Tasty Thai Shrimp and Sesame Noodles.

yum.  It used N.O. Light Italian Salad Dressing as a marinade and as part of the noodle dressing.  The dressing also had peanut butter and soy sauce in it.  It was easy and would have been really fast except that I refuse to pay for someone else to clean and de-vain shrimp when I can do it just fine.  I decision I always regret about half way through.  

Joy of Cooking

Deciding which to use for this was challenging.  I figured I would go with a main dish sort of thing because I’ve used the book for endless baked goods and also for bechamel, a thing my brain refuses to remember how to make (don’t get too excited I only use it to make macaroni and cheese).  In the end I went with “what can I make I already have the ingredients for?”  A time honored tradition.

  • chicken in a pouch with olives and sun dried tomatoes.

It was highly unexciting.  It is I guess a pretty healthy way to cook and the chicken was super juicy and cooked really fast though, so there is that.

It was much better chopped up over wide egg noodles a couple days later.  With the addition of feta cheese.  Because feta cheese makes everything better.

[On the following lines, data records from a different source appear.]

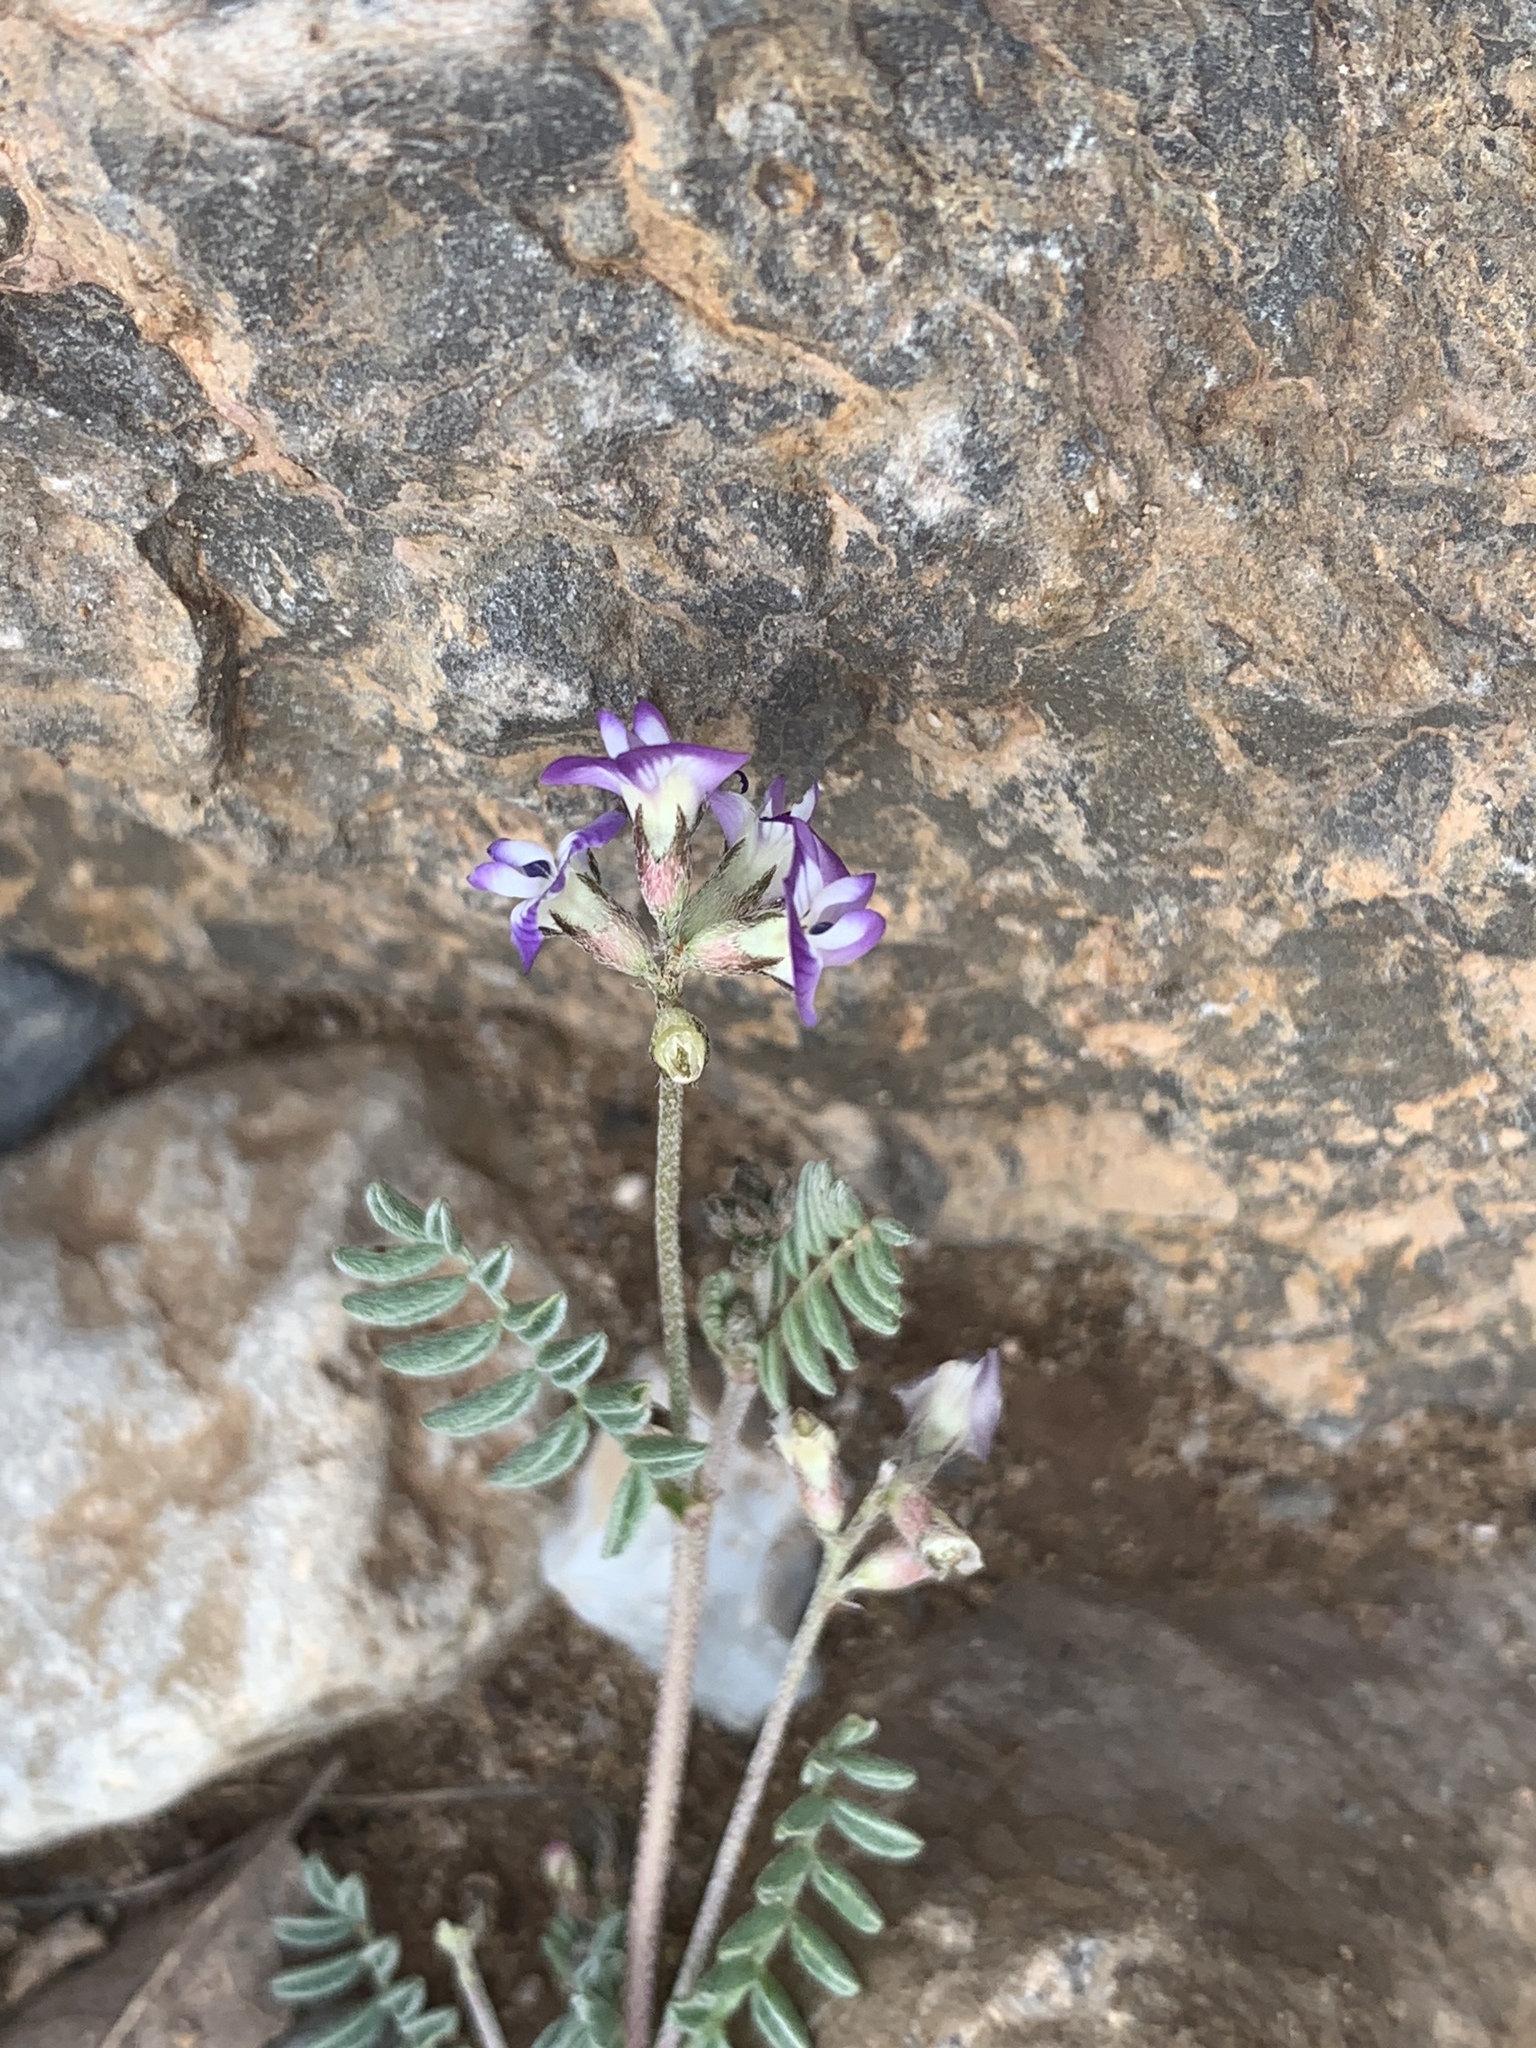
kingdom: Plantae
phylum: Tracheophyta
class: Magnoliopsida
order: Fabales
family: Fabaceae
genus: Astragalus
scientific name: Astragalus emoryanus
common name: Emory's milk-vetch
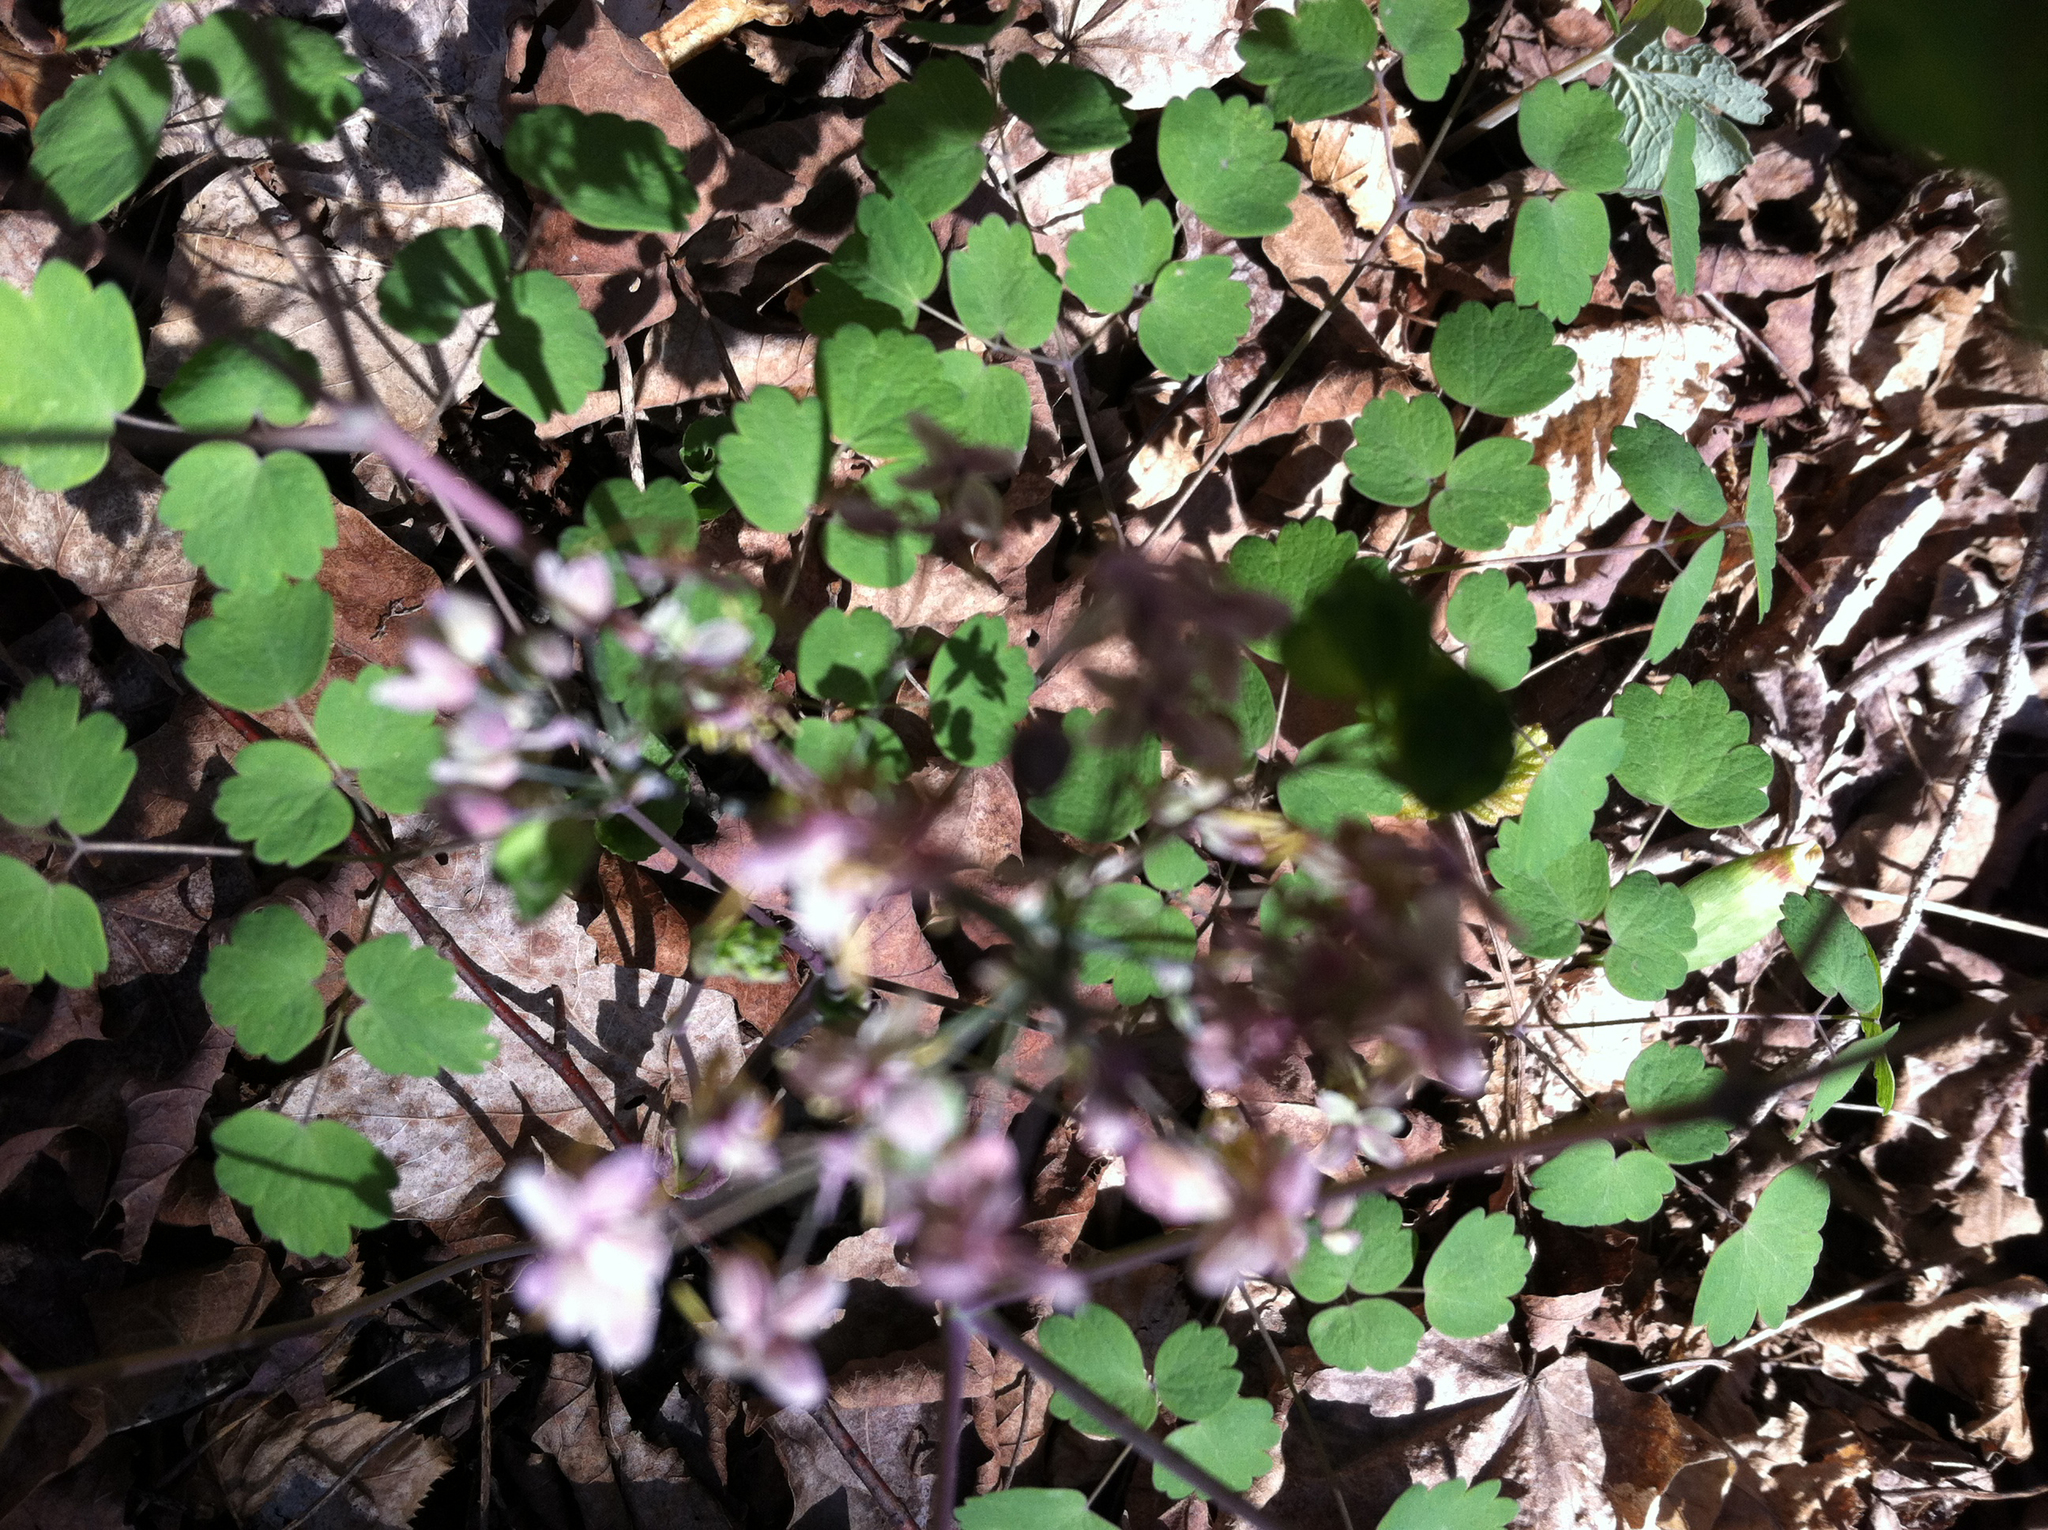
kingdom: Plantae
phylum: Tracheophyta
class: Magnoliopsida
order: Ranunculales
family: Ranunculaceae
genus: Thalictrum
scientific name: Thalictrum dioicum
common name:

The book:  Culinaria: Spain

Roasted Quail with figs (made with dried because it is April with some grapes thrown in as suggested in the recipe. Also had chocolate in it!).  I had never had quail before and I think they are a little weird.  Tasty but require a lot of dissecting. The butcher was really excited that I was buying them and told me three times in the ten minutes I was in there how much he likes them.  Then he and other butcher guy asked me how our Easter lamb was marking the first time they have broken from semi-crabby-dudes-doing-their-job to people who recognize me.  ONE OF THEM EVEN SMILED.  This might be this dinner’s biggest victory. 

Spinach and Anchovy Coca.  A coca is more or less focaccia.  I didn’t put nearly enough spinach on it. 

Sangria:  one bottle of red wine, a splash or two of brandy, an orange, a lemon, a sugar sprinkled peach, topped with sparkling mineral water.